According to the Subaru’s odometer, it (and the pup) had traveled 282 miles. A trek, certainly, but Drew didn’t travel nearly as far and wide as his owner, Gail Krueger, and her boyfriend, John Prevost, had first believed. Prevost had erroneously compared the car’s mileage tracker to that of the previous month, and thought that the car thief had driven more than 1,200 miles in two days.
The error made it onto Krueger’s Facebook post about her found dog, as well as into The Columbian’s story about the reunion that appeared in Sunday’s edition.
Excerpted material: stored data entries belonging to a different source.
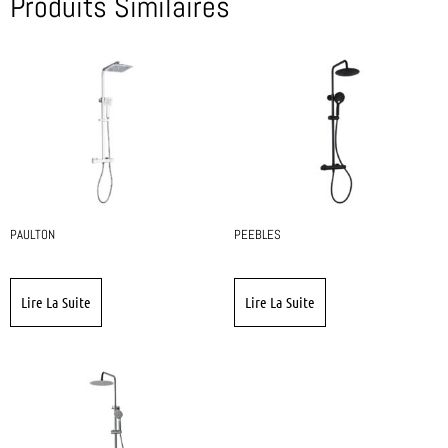
Produits Similaires
PAULTON
PEEBLES
Lire La Suite
Lire La Suite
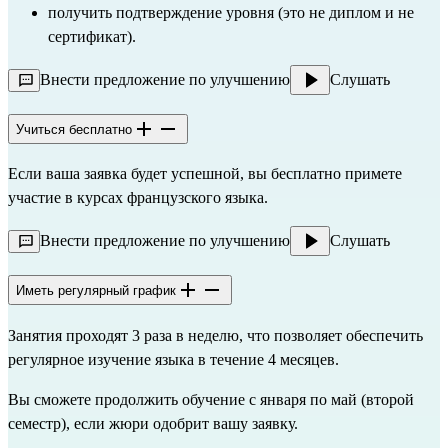
получить подтверждение уровня (это не диплом и не 
сертификат).
Внести предложение по улучшению
Слушать
Учиться бесплатно
Если ваша заявка будет успешной, вы бесплатно примете
участие в курсах французского языка.
Внести предложение по улучшению
Слушать
Иметь регулярный график
Занятия проходят 3 раза в неделю, что позволяет обеспечить 
регулярное изучение языка в течение 4 месяцев.
Вы сможете продолжить обучение с января по май (второй 
семестр), если жюри одобрит вашу заявку.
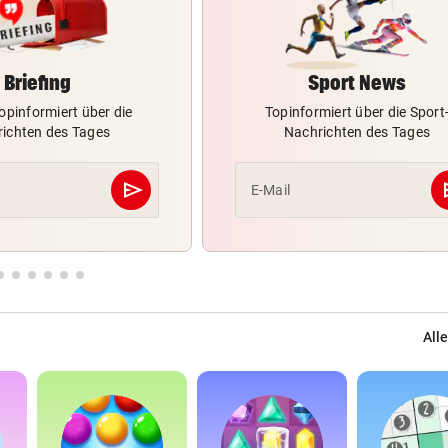
Briefing
Sport News
opinformiert über die
Topinformiert über die Sport
ichten des Tages
Nachrichten des Tages
send
s
E-Mail
Abschicken
Alle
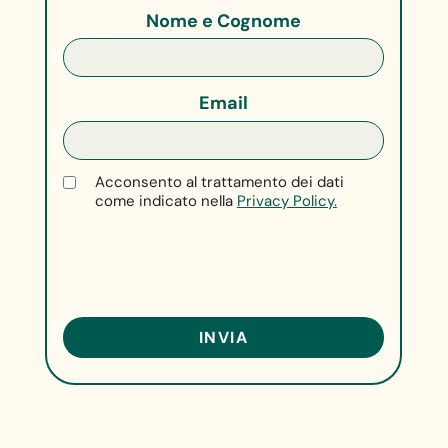
Nome e Cognome
Email
Acconsento al trattamento dei dati
come indicato nella
Privacy Policy.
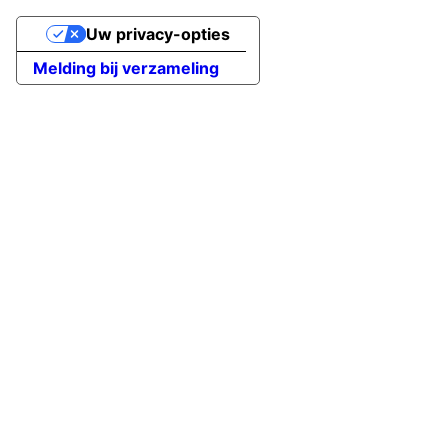
Uw privacy-opties
Melding bij verzameling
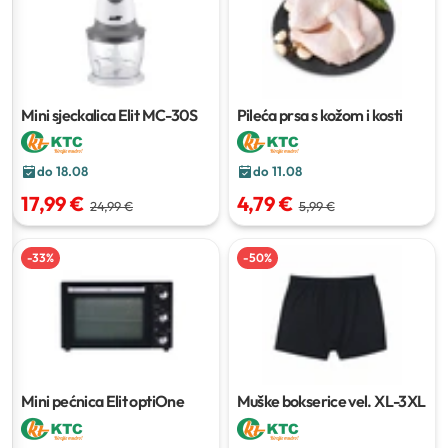
Mini sjeckalica Elit MC-30S
Pileća prsa s kožom i kosti
do 18.08
do 11.08
17,99 €
4,79 €
24,99 €
5,99 €
-
33
%
-
50
%
Mini pećnica Elit optiOne
Muške bokserice
vel. XL-3XL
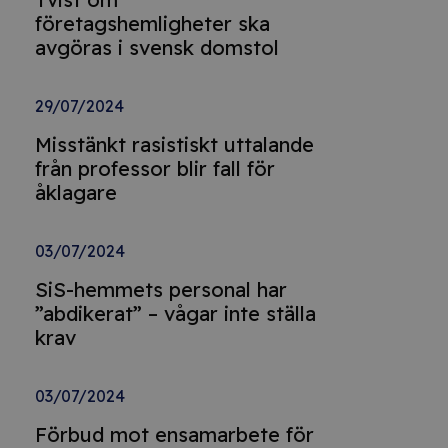
företagshemligheter ska
avgöras i svensk domstol
29/07/2024
Misstänkt rasistiskt uttalande
från professor blir fall för
åklagare
03/07/2024
SiS-hemmets personal har
”abdikerat” – vågar inte ställa
krav
03/07/2024
Förbud mot ensamarbete för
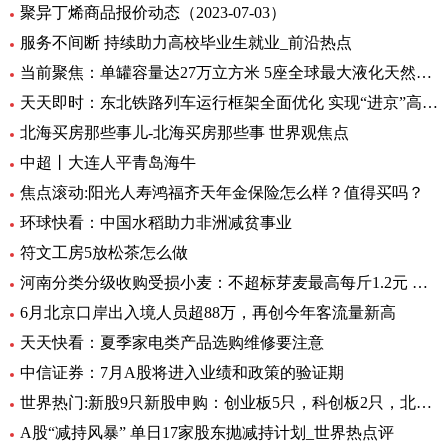
聚异丁烯商品报价动态（2023-07-03）
服务不间断 持续助力高校毕业生就业_前沿热点
当前聚焦：单罐容量达27万立方米 5座全球最大液化天然气储罐主体结构完工
天天即时：东北铁路列车运行框架全面优化 实现“进京”高铁“公交化”
北海买房那些事儿-北海买房那些事 世界观焦点
中超丨大连人平青岛海牛
焦点滚动:阳光人寿鸿福齐天年金保险怎么样？值得买吗？
环球快看：中国水稻助力非洲减贫事业
符文工房5放松茶怎么做
河南分类分级收购受损小麦：不超标芽麦最高每斤1.2元 全球最资讯
6月北京口岸出入境人员超88万，再创今年客流量新高
天天快看：夏季家电类产品选购维修要注意
中信证券：7月A股将进入业绩和政策的验证期
世界热门:新股9只新股申购：创业板5只，科创板2只，北交所2只
A股“减持风暴” 单日17家股东抛减持计划_世界热点评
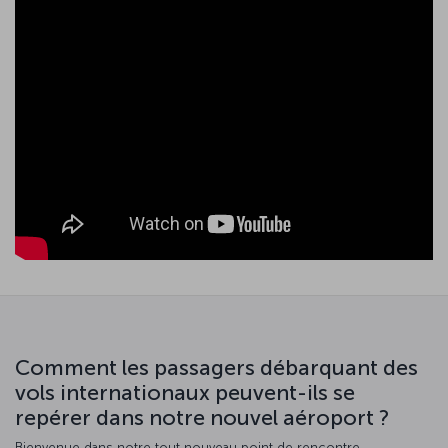
Comment les passagers débarquant des
vols internationaux peuvent-ils se
repérer dans notre nouvel aéroport ?
Bienvenue dans notre tout nouveau point de rencontre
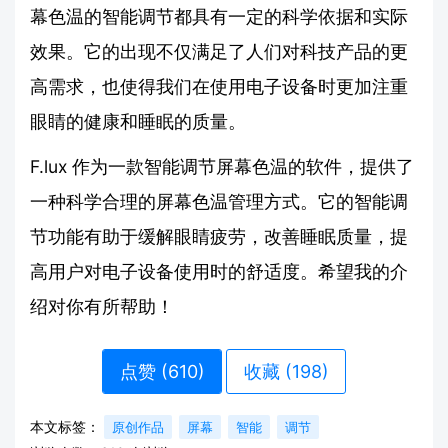
幕色温的智能调节都具有一定的科学依据和实际
效果。它的出现不仅满足了人们对科技产品的更
高需求，也使得我们在使用电子设备时更加注重
眼睛的健康和睡眠的质量。
F.lux 作为一款智能调节屏幕色温的软件，提供了
一种科学合理的屏幕色温管理方式。它的智能调
节功能有助于缓解眼睛疲劳，改善睡眠质量，提
高用户对电子设备使用时的舒适度。希望我的介
绍对你有所帮助！
点赞 (
610
)
收藏 (198)
本文标签：
原创作品
屏幕
智能
调节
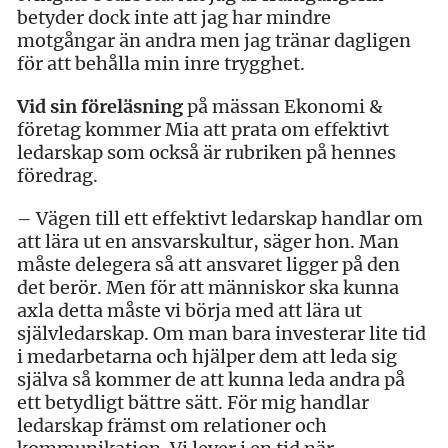
betyder dock inte att jag har mindre
motgångar än andra men jag tränar dagligen
för att behålla min inre trygghet.
Vid sin föreläsning
på mässan Ekonomi &
företag kommer Mia att prata om effektivt
ledarskap som också är rubriken på hennes
föredrag.
– Vägen till ett effektivt ledarskap handlar om
att lära ut en ansvarskultur, säger hon. Man
måste delegera så att ansvaret ligger på den
det berör. Men för att människor ska kunna
axla detta måste vi börja med att lära ut
självledarskap. Om man bara investerar lite tid
i medarbetarna och hjälper dem att leda sig
själva så kommer de att kunna leda andra på
ett betydligt bättre sätt. För mig handlar
ledarskap främst om relationer och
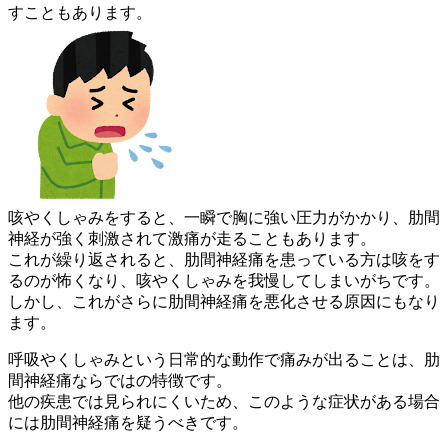
すこともあり
ます。
咳やくしゃみをすると、一瞬で胸に強い圧力がかかり、肋間
神経が
強く刺激されて激痛が走ることもあります。
これが繰り返されると、肋間神経痛を患っている方は咳をす
るのが
怖くなり、咳やくしゃみを我慢してしまいがちです。
しかし、これがさらに肋間神経痛を悪化させる原因にもなり
ます。
呼吸やくしゃみという日常的な動作で痛みが出ることは、肋
間神経
痛ならではの特徴です。
他の疾患では見られにくいため、このような症状がある場合
には肋
間神経痛を疑うべきです。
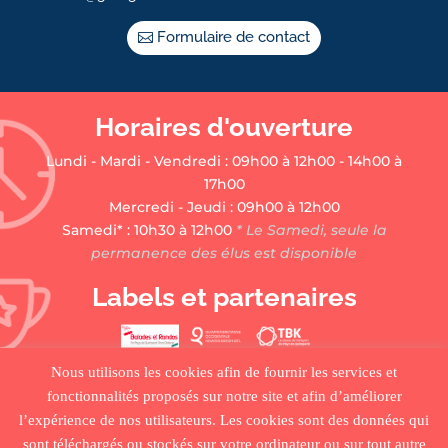
Formulaire de contact
Horaires d'ouverture
Lundi - Mardi - Vendredi : 09h00 à 12h00 - 14h00 à
17h00
Mercredi - Jeudi : 09h00 à 12h00
Samedi* : 10h30 à 12h00
* Le Samedi, seule la
permanence des élus est disponible
Labels et partenaires
Nous utilisons les cookies afin de fournir les services et
fonctionnalités proposés sur notre site et afin d’améliorer
l’expérience de nos utilisateurs. Les cookies sont des données qui
sont téléchargés ou stockés sur votre ordinateur ou sur tout autre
Prevost corrected the mistake in an email to The Columbian on Sunday.
“Sending you this correction, after my discovery, is just the right thing to do,” Prevost wrote.
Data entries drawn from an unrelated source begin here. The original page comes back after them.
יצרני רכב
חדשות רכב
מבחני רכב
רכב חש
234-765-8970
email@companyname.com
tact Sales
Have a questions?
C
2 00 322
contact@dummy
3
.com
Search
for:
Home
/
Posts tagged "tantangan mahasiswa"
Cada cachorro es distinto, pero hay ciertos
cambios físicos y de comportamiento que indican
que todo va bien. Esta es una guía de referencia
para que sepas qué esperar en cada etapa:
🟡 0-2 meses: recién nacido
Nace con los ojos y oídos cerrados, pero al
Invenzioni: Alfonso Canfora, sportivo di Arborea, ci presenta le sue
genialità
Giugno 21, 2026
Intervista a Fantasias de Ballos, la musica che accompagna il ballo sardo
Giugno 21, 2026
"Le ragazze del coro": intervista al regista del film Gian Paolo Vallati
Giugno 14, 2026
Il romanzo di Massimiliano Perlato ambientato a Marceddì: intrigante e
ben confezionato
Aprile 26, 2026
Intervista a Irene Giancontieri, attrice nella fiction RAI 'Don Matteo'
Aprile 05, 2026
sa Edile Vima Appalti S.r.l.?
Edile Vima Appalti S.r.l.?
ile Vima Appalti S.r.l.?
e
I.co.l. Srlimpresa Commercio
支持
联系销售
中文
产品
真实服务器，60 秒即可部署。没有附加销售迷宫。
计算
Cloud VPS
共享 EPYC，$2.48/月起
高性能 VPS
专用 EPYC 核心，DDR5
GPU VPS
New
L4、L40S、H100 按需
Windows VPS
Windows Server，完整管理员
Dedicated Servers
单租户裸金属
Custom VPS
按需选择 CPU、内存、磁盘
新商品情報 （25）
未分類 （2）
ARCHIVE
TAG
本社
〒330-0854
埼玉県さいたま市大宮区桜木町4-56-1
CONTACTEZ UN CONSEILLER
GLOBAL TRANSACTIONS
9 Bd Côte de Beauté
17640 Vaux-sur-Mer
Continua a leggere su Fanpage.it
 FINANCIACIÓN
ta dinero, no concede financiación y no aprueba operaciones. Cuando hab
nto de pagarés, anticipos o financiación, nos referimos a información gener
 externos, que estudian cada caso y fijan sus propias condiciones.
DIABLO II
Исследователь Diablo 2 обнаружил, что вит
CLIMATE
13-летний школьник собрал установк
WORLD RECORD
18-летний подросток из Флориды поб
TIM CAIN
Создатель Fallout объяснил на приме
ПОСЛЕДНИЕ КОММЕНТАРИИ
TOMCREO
Krueger’s car was stolen Wednesday afternoon while she was hanging flyers around Vancouver’s Harney Heights neighborhood. In an ironic twist, her own dog was stolen while she was trying to track down the owners of another small dog she’d found wandering the previous evening.
She’d just hopped out of her car to hang a flyer on the corner of 16th Street and Grand Avenue when a sedan pulled up behind her. A man jumped out and got into her car, then both vehicles took off. Drew was in his crate in the back seat.
They don’t know where, exactly, the thieves took the dog. A post on the Facebook page of a coffee shack in Boring, Ore., appears to show the Subaru in security video footage connected to a robbery, though any occupants of the car, human or canine, aren’t visible.
On Friday, an anonymous tipster reported seeing the car parked outside a local taproom. Vancouver police officers arrived to find Drew in the back seat — safe, sound and very sleepy.
“Gail & I now talk about ‘Drew’s BIG adventure!’ We are so humbled by all the support that we received; so much good out there that really helps offset the incident,” Prevost wrote.